Notice that when an expression finishes, the stack pointer returns back to where it was. In practice, stack depth is usually two, rarely three. We have seven general purpose registers. We don't use esp because we need it for local variables and procedure calls.

I would like to talk about branches a little bit. When we compile an expression, we know everything we need in advance. When we compile a branch statement however, like an if or while, we don't know how long should we jump. That's because we didn't compile the statements body yet. Therefore, we actually need another pass to write jump distances after the compilation ends. This is usually called fixup and we do exactly that.


Win32 Exe Generator

This part can be considered as a linker.

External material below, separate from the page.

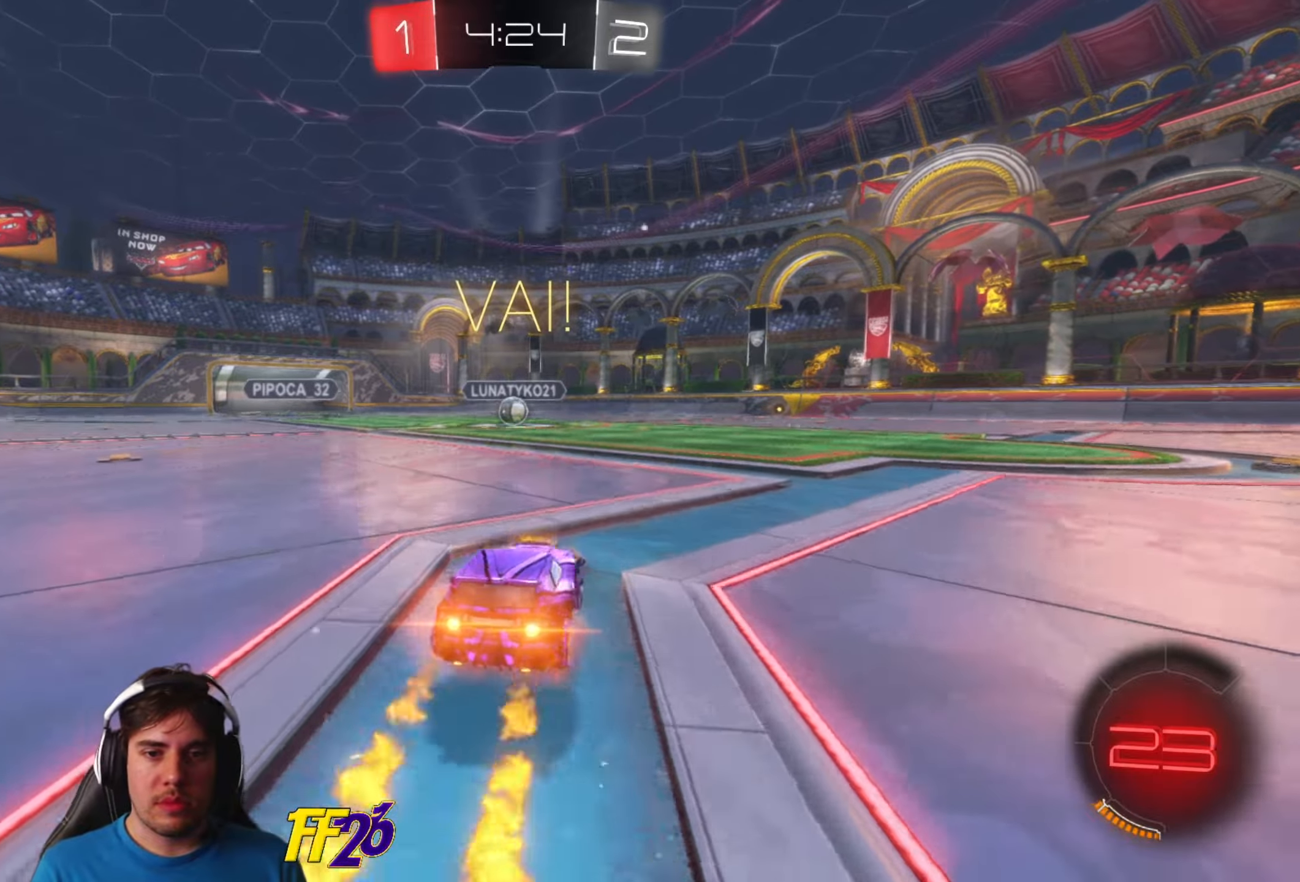
{"buttons": ["R1", "R2"], "left_stick": "left", "right_stick": "center", "events": [[17, "A", "down"], [67, "A", "up"], [67, "L1", "down"], [117, "left_stick", "left"], [134, "A", "down"], [200, "A", "up"], [250, "L1", "up"]]}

We create a minimal PE header, we fill necessary information and we create an import table with three functions, printf, scanf, and exit. Finally we dump these to a file along with our compiled code and it becomes a windows executable.

This part has nothing to do with the compilers and it's even boring. But i don't like to have dependencies to other tools, and since it's a rather simple thing to implement, i do it myself.

There is only one section in our exe. It's readable, writable and executable. The section begins with the import table. This is unusual but feasible because we only have three external functions so the size of import table is known prior to compilation. As a result, we know and use the addresses of printf, scanf, and exit as we compile.

Global variables follow the import table. Local variables are created in stack on the fly, but global variables must be permanent. Finally our compiled code comes after the global variables. Code and data comes later because their size can change. Import table is fixed size.


Examples

There are five examples in the package. I wrote four of them.

fact.pas  : prints factorials of [1..10]
fib.pas	  : prints first ten fibonacci numbers
prime.pas : prints prime numbers up to 100
sqrt.pas  : reads a number and prints it's square root

Other example is written by Wirth. For the square root, i used Newton's method. I multiply the input by 4 and divide the result by 2. This is necessary for square roots of small numbers because we don't have floating point numbers. Since we don't have a mod operator, i used arg / i * i = arg for control instead of arg % i = 0 in the prime numbers example. I also used a funny break method.


More About PL/0

Here i replicate the EBNF syntax of the language;

program = block "." .

block = [ "const" ident "=" number {"," ident "=" number} ";"]
        [ "var" ident {"," ident} ";"]
        { "procedure" ident ";" block ";" } statement .

statement = [ ident ":=" expression | "call" ident
              | "?" ident | "!" expression
              | "begin" statement {";" statement } "end"
              | "if" condition "then" statement
              | "while" condition "do" statement ].

condition = "odd" expression |
            expression ("="|"#"|"<"|"<="|">"|">=") expression .

expression = [ "+"|"-"] term { ("+"|"-") term}.

term = factor {("*"|"/") factor}.

factor = ident | number | "(" expression ")".

It's a very simple syntax and the EBNF—another invention of Wirth's, makes it a lot more legible. As you can see, "?" and "!" statements are used for input/output in the syntax. I changed them with read/write statements, which is less cryptic.